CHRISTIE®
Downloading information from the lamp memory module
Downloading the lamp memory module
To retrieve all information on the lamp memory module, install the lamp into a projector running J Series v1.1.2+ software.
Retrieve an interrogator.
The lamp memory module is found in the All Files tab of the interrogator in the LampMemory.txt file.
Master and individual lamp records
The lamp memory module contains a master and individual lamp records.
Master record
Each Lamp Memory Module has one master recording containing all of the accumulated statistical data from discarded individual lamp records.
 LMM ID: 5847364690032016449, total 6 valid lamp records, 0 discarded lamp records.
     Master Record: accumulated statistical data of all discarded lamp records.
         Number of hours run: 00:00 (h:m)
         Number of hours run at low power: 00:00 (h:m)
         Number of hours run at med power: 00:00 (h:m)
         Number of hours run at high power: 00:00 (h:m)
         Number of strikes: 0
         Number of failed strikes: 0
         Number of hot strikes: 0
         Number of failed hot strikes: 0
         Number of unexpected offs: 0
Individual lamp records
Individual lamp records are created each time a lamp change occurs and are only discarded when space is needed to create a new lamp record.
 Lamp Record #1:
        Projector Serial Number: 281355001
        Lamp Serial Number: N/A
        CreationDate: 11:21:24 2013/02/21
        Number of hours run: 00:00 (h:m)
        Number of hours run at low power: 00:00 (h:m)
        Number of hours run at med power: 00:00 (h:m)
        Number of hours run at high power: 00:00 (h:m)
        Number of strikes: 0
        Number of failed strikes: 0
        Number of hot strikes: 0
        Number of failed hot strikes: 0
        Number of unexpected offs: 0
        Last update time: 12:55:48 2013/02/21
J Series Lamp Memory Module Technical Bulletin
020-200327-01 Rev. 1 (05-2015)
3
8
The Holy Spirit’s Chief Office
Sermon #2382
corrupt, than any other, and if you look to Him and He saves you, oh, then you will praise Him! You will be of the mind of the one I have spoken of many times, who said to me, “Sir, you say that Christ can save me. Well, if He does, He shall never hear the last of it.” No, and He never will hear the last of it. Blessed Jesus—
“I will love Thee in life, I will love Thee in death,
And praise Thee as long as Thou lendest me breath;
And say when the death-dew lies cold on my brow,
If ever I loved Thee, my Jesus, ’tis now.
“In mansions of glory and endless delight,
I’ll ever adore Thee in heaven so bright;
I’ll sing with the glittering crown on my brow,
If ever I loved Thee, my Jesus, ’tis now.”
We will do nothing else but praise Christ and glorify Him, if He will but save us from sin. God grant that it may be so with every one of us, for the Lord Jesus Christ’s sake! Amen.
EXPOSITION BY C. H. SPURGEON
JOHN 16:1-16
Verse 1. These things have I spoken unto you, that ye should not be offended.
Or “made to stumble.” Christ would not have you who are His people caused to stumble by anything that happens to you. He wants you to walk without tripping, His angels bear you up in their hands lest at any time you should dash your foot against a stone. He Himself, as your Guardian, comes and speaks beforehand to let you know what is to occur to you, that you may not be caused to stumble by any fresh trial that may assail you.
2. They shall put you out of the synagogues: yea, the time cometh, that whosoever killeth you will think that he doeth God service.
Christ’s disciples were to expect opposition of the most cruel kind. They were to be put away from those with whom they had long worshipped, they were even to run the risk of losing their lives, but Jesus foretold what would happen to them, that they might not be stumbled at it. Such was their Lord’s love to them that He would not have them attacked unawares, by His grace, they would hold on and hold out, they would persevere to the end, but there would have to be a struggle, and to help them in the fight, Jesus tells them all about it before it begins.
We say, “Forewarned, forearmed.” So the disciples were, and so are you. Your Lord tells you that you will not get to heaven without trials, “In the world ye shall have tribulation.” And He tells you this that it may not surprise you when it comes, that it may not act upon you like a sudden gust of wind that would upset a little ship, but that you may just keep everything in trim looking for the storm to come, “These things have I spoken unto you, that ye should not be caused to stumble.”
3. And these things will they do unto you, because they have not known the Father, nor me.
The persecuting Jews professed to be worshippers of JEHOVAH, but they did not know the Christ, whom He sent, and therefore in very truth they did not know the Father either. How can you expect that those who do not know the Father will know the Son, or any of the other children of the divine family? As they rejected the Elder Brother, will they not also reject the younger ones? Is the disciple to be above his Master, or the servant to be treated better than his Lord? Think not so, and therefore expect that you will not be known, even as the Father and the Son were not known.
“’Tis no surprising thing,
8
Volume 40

--------------------

▸ **Prompt**: Whenever "power" occurs in a line of the entries, copy that line.

▸ **Exercise solution**:
         Number of hours run at low power: 00:00 (h:m)
         Number of hours run at med power: 00:00 (h:m)
         Number of hours run at high power: 00:00 (h:m)
        Number of hours run at low power: 00:00 (h:m)
        Number of hours run at med power: 00:00 (h:m)
        Number of hours run at high power: 00:00 (h:m)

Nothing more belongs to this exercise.